Anna et moi, face aux gens qui n’aiment pas les comédies musicales.

Malgré tout cela, il faut avouer qu’Anna and the Apocalypse n’est pas si étrange que ça. En tant que film de zombies, il est plutôt convenu. En tant que comédie musicale, il l’est aussi. Et même le mélange des deux n’est pas si étrange en vérité. Quoi ?! Comment ?! Quelle audace ! Le toupet, Cinématraque, le toupet. Expliquons-nous.

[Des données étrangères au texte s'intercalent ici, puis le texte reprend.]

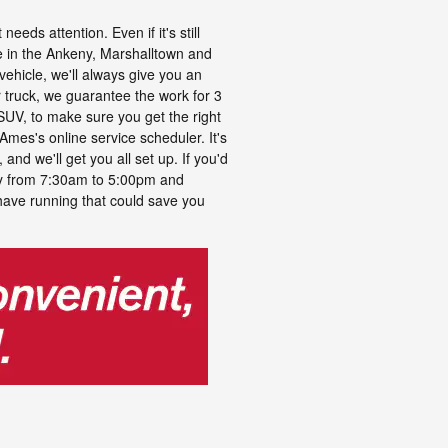
eds attention. Even if it's still
e in the Ankeny, Marshalltown and
vehicle, we'll always give you an
r truck, we guarantee the work for 3
 SUV, to make sure you get the right
 Ames's online service scheduler. It's
and we'll get you all set up. If you'd
ay from 7:30am to 5:00pm and
ave running that could save you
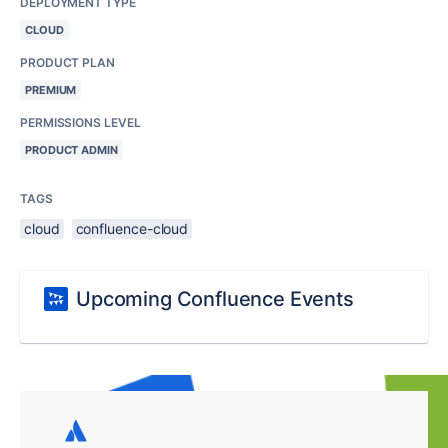
DEPLOYMENT TYPE
CLOUD
PRODUCT PLAN
PREMIUM
PERMISSIONS LEVEL
PRODUCT ADMIN
TAGS
cloud
confluence-cloud
Upcoming Confluence Events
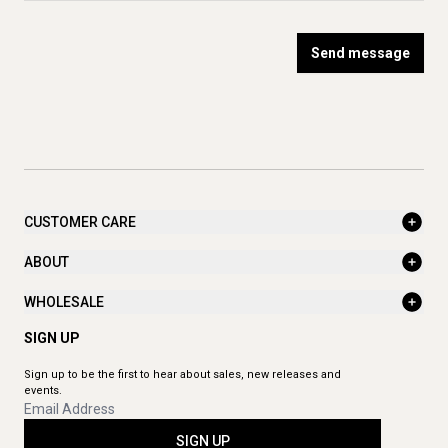
Send message
CUSTOMER CARE
ABOUT
WHOLESALE
SIGN UP
Sign up to be the first to hear about sales, new releases and
events.
SIGN UP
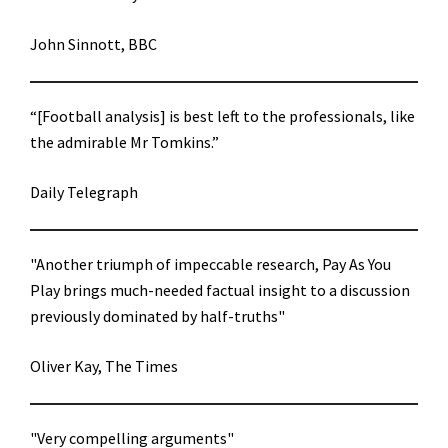
John Sinnott, BBC
“[Football analysis] is best left to the professionals, like
the admirable Mr Tomkins.”
Daily Telegraph
"Another triumph of impeccable research, Pay As You
Play brings much-needed factual insight to a discussion
previously dominated by half-truths"
Oliver Kay, The Times
"Very compelling arguments"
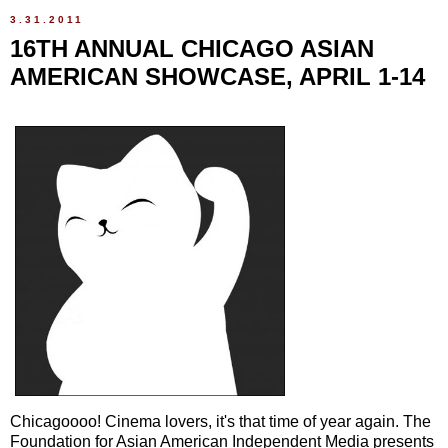
3.31.2011
16TH ANNUAL CHICAGO ASIAN
AMERICAN SHOWCASE, APRIL 1-14
Chicagoooo! Cinema lovers, it's that time of year again. The
Foundation for Asian American Independent Media presents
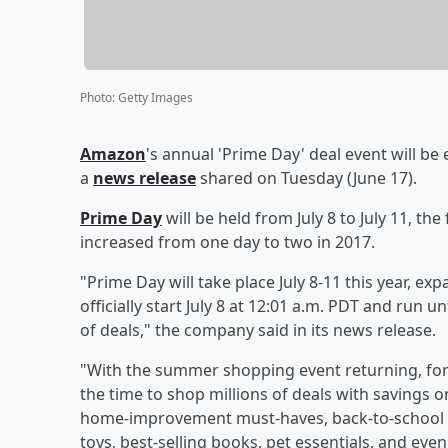
Photo
:
Getty Images
Amazon
's annual 'Prime Day' deal event will b
a
news release
shared on Tuesday (June 17).
Prime Day
will be held from July 8 to July 11, 
increased from one day to two in 2017.
"Prime Day will take place July 8-11 this year, e
officially start July 8 at 12:01 a.m. PDT and ru
of deals," the company said in its news release.
"With the summer shopping event returning, for
the time to shop millions of deals with savings
home-improvement must-haves, back-to-school sup
toys, best-selling books, pet essentials, and e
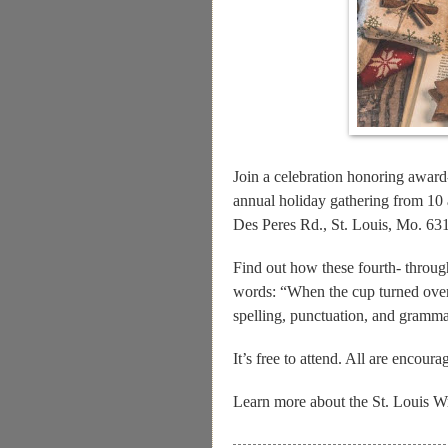
Join a celebration honoring award
annual holiday gathering from 10
Des Peres Rd., St. Louis, Mo. 63
Find out how these fourth- through
words: “When the cup turned over
spelling, punctuation, and gramma
It’s free to attend. All are encoura
Learn more about the St. Louis Wr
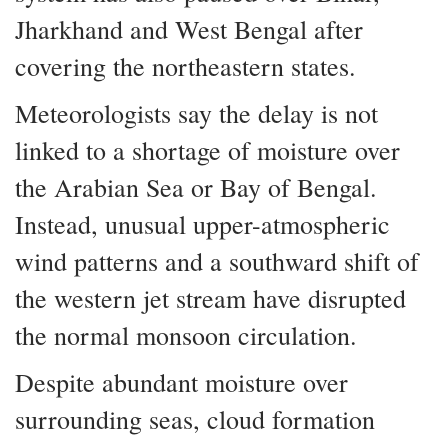
Jharkhand and West Bengal after
covering the northeastern states.
Meteorologists say the delay is not
linked to a shortage of moisture over
the Arabian Sea or Bay of Bengal.
Instead, unusual upper-atmospheric
wind patterns and a southward shift of
the western jet stream have disrupted
the normal monsoon circulation.
Despite abundant moisture over
surrounding seas, cloud formation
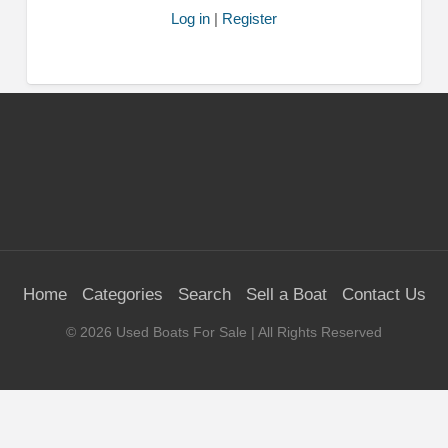
Log in
|
Register
Home
Categories
Search
Sell a Boat
Contact Us
©
2026
Used Boats For Sale
| All Rights Reserved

Avant tout, Anna and the Apocalypse est un teen movie. Un film sur des ados, pour les ados. Et c’est en cela qu’il est réussi. Il s’appuie sur un genre des plus malléables, des plus riches qui soit en termes de possibilités narratives. Ce film au fond, c’est quoi ? C’est l’histoire d’une ado qui en a marre de sa ville de merde dans son Angleterre de merde (Ouais je vous insulte, et alors ? Vous allez faire quoi, vous barrer de l’Union européenne ?), et qui veut se barrer faire le tour de l’Australie. Autour d’elle : son meilleur ami qui voudrait bien la pécho, un p’tit voyou en love interest, un gros nerd cinéaste, une fille qui ne jure que par le théâtre, et une nana badass anticonformiste lesbienne à la coupe de cheveux façon Draco Malfoy. On est sur les archétypes de base du teen movie, et le genre même justifie la présence des zombies et des numéros musicaux. L’adolescence, c’est la période des excès. Ou chaque acte d’insurrection est une révolution contre la tyrannie des adultes, ou chaque cœur brisé est une fin du monde de poche. Quoi de plus approprié pour parler de la mort et de la jeunesse que de le faire en chanson ? Car ce que je vous ai caché jusqu’ici, c’est pourquoi l’auteur du court-métrage d’origine n’a pas pu réaliser ce film lui-même. Ryan McHenry est malheureusement décédé d’un cancer avant de pouvoir terminer son œuvre. Ce sont ses amis qui ont mené le projet, pour lui. Pourquoi, une comédie musicale déjantée sur la mort ? Pas la peine de vous faire un dessin.

Anna et l’Apocalypse, d’après Ryan McHenry et par John McPhail, avec Ella Hunt. Musique composée par Roddy Hart et Tommy Reilly. Sortie en DVD le 1er octobre.